Your task: The result should be the full listing copied exactly, with no pictures in it.

Records provided:
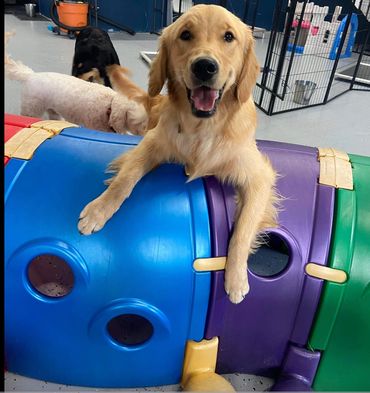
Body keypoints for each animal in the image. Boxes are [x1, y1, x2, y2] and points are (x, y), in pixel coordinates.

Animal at [79, 3, 278, 304]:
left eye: (228, 37)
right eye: (185, 35)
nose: (205, 66)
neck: (203, 127)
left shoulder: (259, 176)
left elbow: (243, 228)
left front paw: (236, 278)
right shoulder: (153, 142)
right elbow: (124, 179)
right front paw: (98, 209)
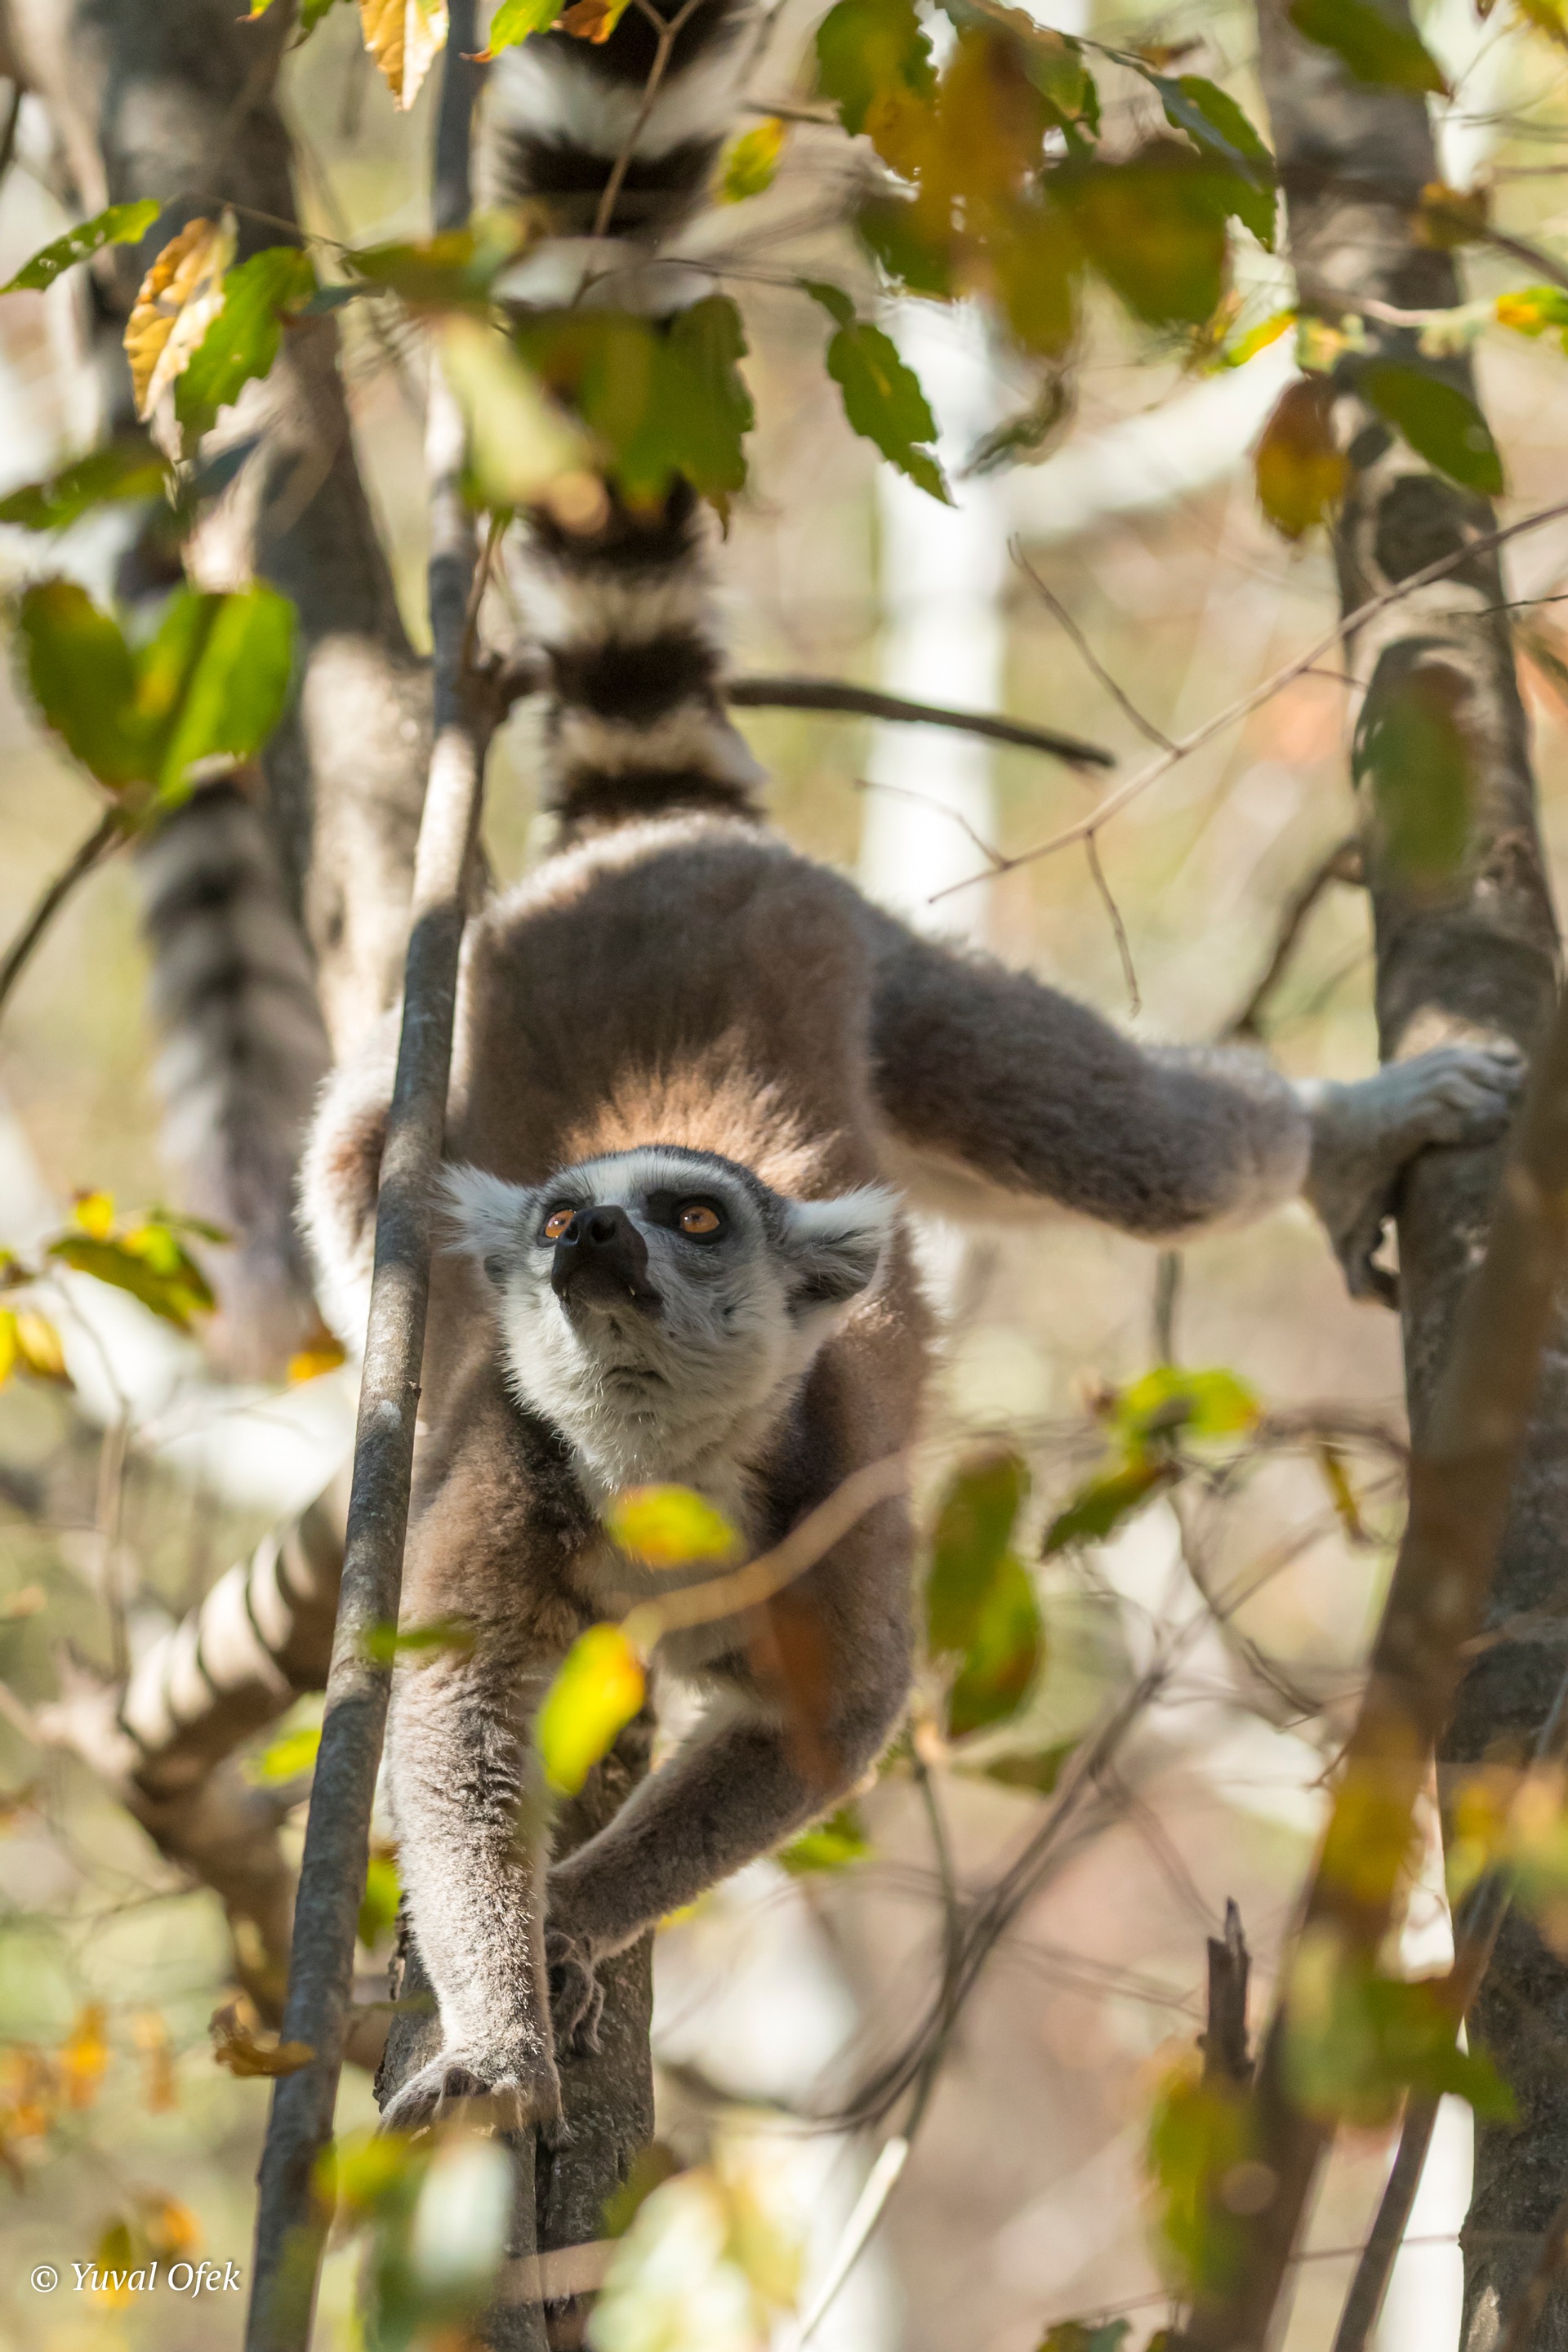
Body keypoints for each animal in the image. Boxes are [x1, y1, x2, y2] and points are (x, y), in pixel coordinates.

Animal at [299, 0, 1524, 2132]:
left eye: (695, 1219)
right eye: (565, 1219)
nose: (580, 1250)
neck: (657, 1479)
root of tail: (655, 846)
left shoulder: (830, 1505)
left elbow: (827, 1732)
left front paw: (569, 1927)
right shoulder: (499, 1478)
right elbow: (448, 1721)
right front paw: (495, 2012)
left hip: (887, 983)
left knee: (1126, 1145)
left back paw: (1345, 1133)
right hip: (444, 1076)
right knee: (347, 1166)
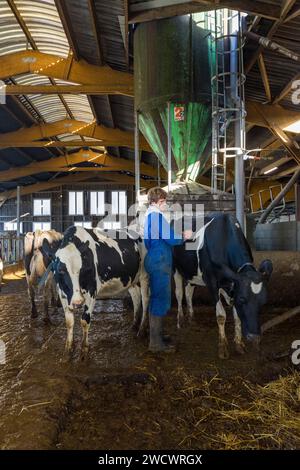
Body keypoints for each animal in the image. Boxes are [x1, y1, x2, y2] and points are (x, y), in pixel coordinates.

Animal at [41, 225, 149, 356]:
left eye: (82, 269)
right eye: (61, 270)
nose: (78, 302)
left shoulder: (91, 291)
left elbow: (84, 320)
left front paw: (84, 348)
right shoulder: (63, 293)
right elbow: (69, 321)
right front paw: (69, 348)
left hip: (145, 276)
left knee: (145, 300)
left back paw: (142, 330)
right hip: (131, 279)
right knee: (136, 297)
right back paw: (134, 325)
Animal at [172, 213, 274, 360]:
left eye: (263, 302)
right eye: (243, 299)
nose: (254, 337)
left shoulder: (233, 287)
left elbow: (237, 316)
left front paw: (239, 344)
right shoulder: (212, 282)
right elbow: (221, 315)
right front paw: (223, 347)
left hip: (191, 272)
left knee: (188, 292)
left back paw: (191, 318)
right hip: (175, 268)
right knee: (179, 293)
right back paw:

Output of the exercise:
Body keypoints for each animal in the image. Boxes are [x1, y1, x2, y2] and points are (x, y), in pixel coordinates.

Animal at [79, 3, 278, 304]:
left eye: (228, 37)
right eye: (185, 35)
nose: (205, 66)
neck: (203, 127)
left shoulder: (259, 176)
left elbow: (243, 228)
left front paw: (236, 278)
right shoulder: (153, 142)
right elbow: (124, 179)
right front paw: (98, 209)
Body keypoints for each animal in the image. Boxes are [x1, y1, x2, y2] and points are (x, y), in pixel coordinates.

Animal at [299, 0, 1524, 2132]:
left eye: (695, 1219)
right eye: (565, 1219)
nose: (580, 1250)
neck: (657, 1479)
root of tail: (655, 846)
left shoulder: (830, 1505)
left elbow: (827, 1732)
left front paw: (569, 1927)
right shoulder: (499, 1478)
right elbow: (448, 1721)
right front paw: (495, 2012)
left hip: (887, 983)
left knee: (1126, 1145)
left back paw: (1345, 1133)
right hip: (444, 1076)
right knee: (347, 1166)
Body keypoints for each animal in the image. Boxes are [x1, y1, x2, y2] and points are (x, y), in pixel coordinates.

Animal at [41, 225, 149, 356]:
left eye: (82, 269)
right eye: (61, 270)
nose: (78, 302)
left shoulder: (91, 291)
left elbow: (84, 320)
left front paw: (84, 348)
right shoulder: (63, 293)
right elbow: (69, 321)
right front paw: (69, 348)
left hip: (145, 276)
left knee: (145, 300)
left back paw: (142, 330)
right hip: (131, 279)
right knee: (136, 297)
right back paw: (134, 325)
Animal at [172, 213, 274, 360]:
left eye: (263, 302)
right eye: (243, 299)
nose: (254, 337)
left shoulder: (233, 287)
left elbow: (237, 316)
left front paw: (239, 344)
right shoulder: (212, 282)
right elbow: (221, 315)
right front paw: (223, 347)
left hip: (191, 272)
left knee: (188, 292)
left back paw: (191, 318)
right hip: (175, 268)
right knee: (179, 293)
right back paw:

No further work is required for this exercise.